A former Florida state Republican who was hailed as a “good and decent man” by his onetime Democratic opponent plunged to his death Monday from a highway overpass.
The Hillsborough County medical examiner ruled the death of Robert Wallace, 65, a suicide; his body was found lying on rocks near a Dale Mabry Highway overpass in the Tampa area, according to the Tampa Bay Times.
"He was a good and decent man," Brian P. Rush, the 1994 incumbent who lost to Wallace despite outspending him, told the newspaper. "He had a different philosophy, but I could sense that he was honorable. He really wanted to be in public service."
A witness told the medical examiner about seeing Wallace fall 40 to 50 feet before his body was found by responders after 7 p.m. Monday.
St. Timothy Catholic Church in Lutz, where a Mass will be held in the former lawmaker's honor on Monday, confirmed the death to Fox News.
Wallace spent eight years in Tallahassee fighting new taxes and government overreach, voting against bills that called for mandatory swimming pool fences and bicycle helmets, the Tampa Bay Times reported.
He got on the ballot after going around and collecting enough signatures.
"Truman said that money doesn’t win elections, people do. I wanted to prove that," Wallace said after he was first voted into office. "The key was reaching people, going out walking the district door to door and waving signs on Dale Mabry and in downtown Tarpon Springs."
After hitting his term limit in 2002, Wallace ran an environmental engineering company in the Tampa area, under the “belief that man can cause problems and man can solve those problems.”
The medical examiner’s office said Wallace had been grappling with depression at the time of his death and was taking medications for it.
"This just proves how much we don’t know about how to fight mental illness," former state Sen.
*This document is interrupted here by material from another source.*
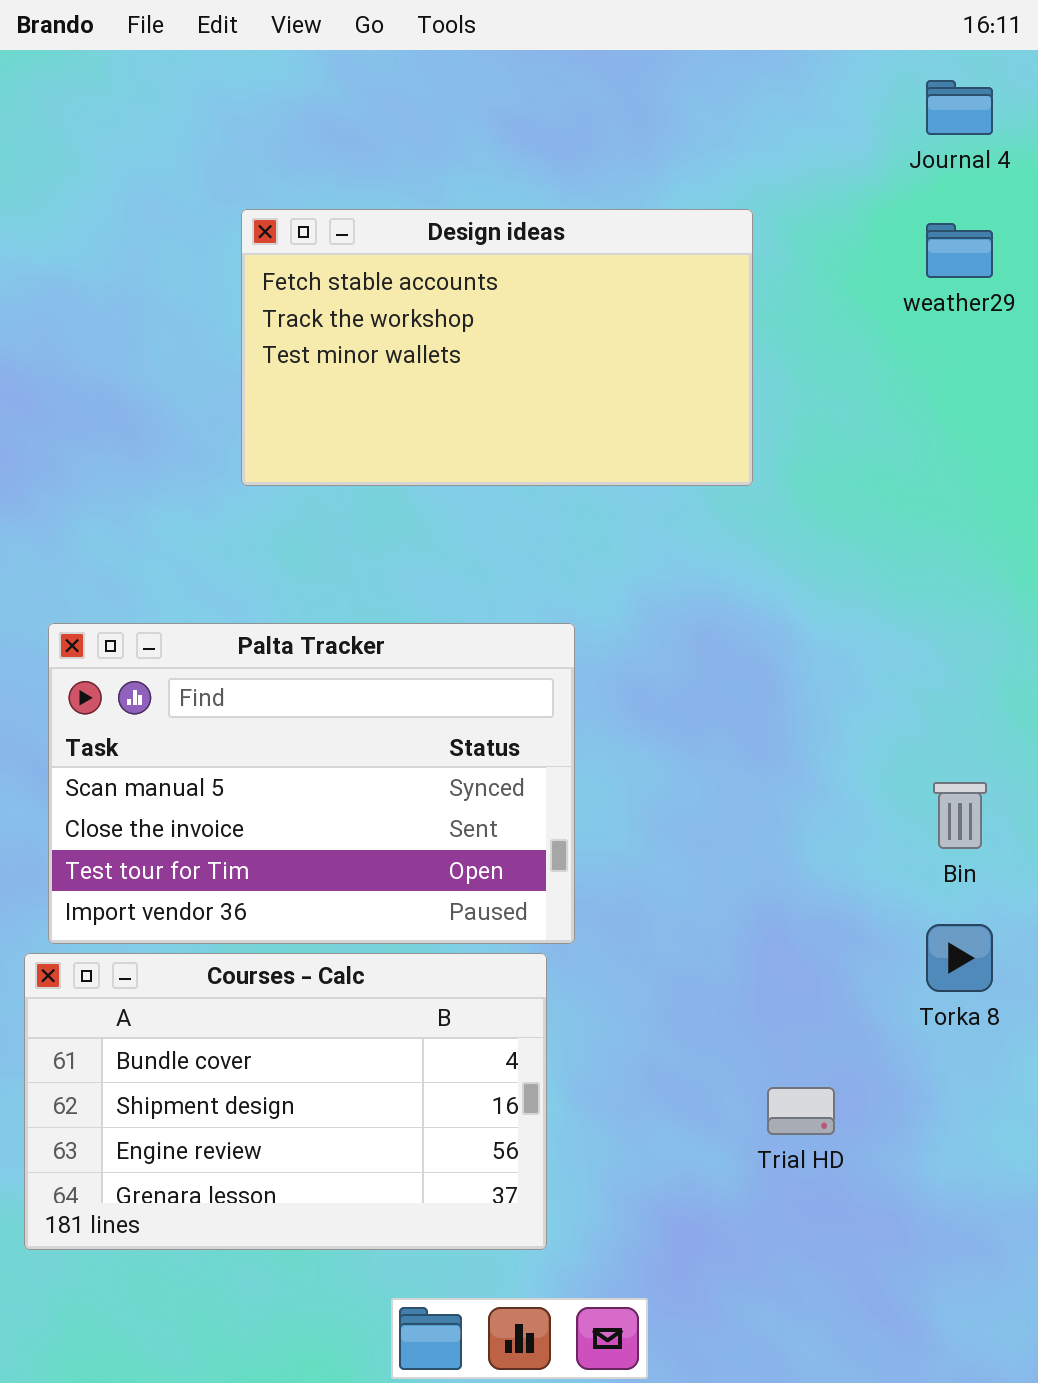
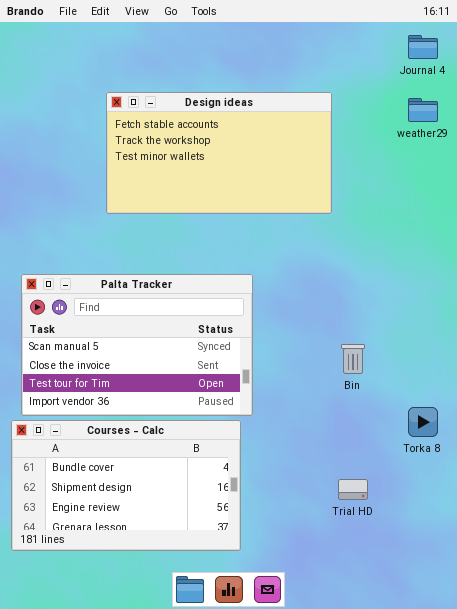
Bin: [933,782,987,849] -> [341,344,365,374], moved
John Grant, who worked with Wallace, told the newspaper.
The newspaper said Wallace is survived by his wife, a daughter and three sons.
"He was a true family man who loved and cared deeply for his community," his daughter, Amber Loper, said in a family statement read Wednesday, as quoted by the newspaper.
"He worked hard to give all he could back to others, which led him to start his environmental business, run for state office and volunteer for many organizations,” she added. “He will be deeply missed."